Ironicamente, a escalada da estratégia do conflito tem favorecido justamente os alvos do presidente. Lula, por exemplo, em sua tentativa de se reposicionar depois de ser arrastado para o centro do esquema do petrolão e de passar uma longa temporada na prisão, tem se esmerado para se colocar na vitrine eleitoral de 2022 como o oposto de Bolsonaro, em termos de racionalidade — e, aproveitando-se da estridência bolsonarista na internet, já diz que vai controlar a mídia se for eleito, um sonho do PT liberticida. O próprio STF ganhou uma espécie de redoma em torno de si na opinião pública a partir do instante em que começou a receber os ataques do ex-capitão. Ante os movimentos antidemocráticos do presidente, é raro encontrar, fora da bolha bolsonarista, quem não se alinhe à defesa da corte, mesmo tendo críticas a muitos dos procedimentos de alguns de seus ministros. Até mesmo o famigerado inquérito do fim do mundo, aquele que censurou Crusoé em 2019, agora é visto como instrumento em defesa das instituições porque tem sido útil para coibir os excessos das milícias bolsonaristas. A corte que reabilitou Lula eleitoralmente e, nos últimos tempos, deu contribuições relevantes para enterrar a Operação Lava Jato, a maior operação anticorrupção da história do país, se vê respaldada por um surpreendente apoio da sociedade.
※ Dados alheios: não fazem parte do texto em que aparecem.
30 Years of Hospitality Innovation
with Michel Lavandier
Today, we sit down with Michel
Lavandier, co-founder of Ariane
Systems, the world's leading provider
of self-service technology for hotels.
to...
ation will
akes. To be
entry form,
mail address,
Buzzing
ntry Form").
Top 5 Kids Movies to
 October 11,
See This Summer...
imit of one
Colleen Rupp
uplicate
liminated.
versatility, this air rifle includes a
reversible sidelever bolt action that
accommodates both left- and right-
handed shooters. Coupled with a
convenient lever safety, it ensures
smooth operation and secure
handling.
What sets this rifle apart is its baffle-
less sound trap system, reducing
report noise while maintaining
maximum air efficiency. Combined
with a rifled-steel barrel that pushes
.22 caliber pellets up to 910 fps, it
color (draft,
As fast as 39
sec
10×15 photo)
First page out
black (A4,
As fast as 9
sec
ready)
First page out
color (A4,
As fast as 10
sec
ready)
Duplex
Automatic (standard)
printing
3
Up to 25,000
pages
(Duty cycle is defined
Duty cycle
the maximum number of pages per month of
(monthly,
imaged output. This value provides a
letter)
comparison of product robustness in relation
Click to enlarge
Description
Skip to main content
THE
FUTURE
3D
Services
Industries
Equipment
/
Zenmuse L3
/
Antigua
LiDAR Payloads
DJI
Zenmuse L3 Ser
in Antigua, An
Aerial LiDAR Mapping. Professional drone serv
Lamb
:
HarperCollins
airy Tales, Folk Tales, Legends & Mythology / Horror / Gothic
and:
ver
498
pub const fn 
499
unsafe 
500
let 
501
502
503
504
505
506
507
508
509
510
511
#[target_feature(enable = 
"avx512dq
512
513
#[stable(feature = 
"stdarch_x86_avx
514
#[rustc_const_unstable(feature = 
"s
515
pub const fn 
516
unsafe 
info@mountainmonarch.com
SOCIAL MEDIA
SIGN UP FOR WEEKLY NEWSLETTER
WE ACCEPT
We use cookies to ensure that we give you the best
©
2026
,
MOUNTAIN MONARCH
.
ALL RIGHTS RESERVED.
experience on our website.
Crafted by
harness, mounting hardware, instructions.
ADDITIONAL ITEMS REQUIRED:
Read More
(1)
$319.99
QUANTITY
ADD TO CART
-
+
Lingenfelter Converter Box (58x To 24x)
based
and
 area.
É uma posição cômoda. E, nessa toada, as decisões em favor de políticos enrolados continuam a sair sem maiores reparos ou críticas. Nos últimos dias, o tucano José Serra, o ex-ministro Geddel Vieira Lima e o notório Ciro Nogueira puderam comemorar vitórias no tribunal.
Os factoides do capitão são úteis a ele próprio, mas também servem a outras excelências que fazem o que querem sem ser cobradas por isso. Enquanto isso, o Brasil gira sem sair do lugar.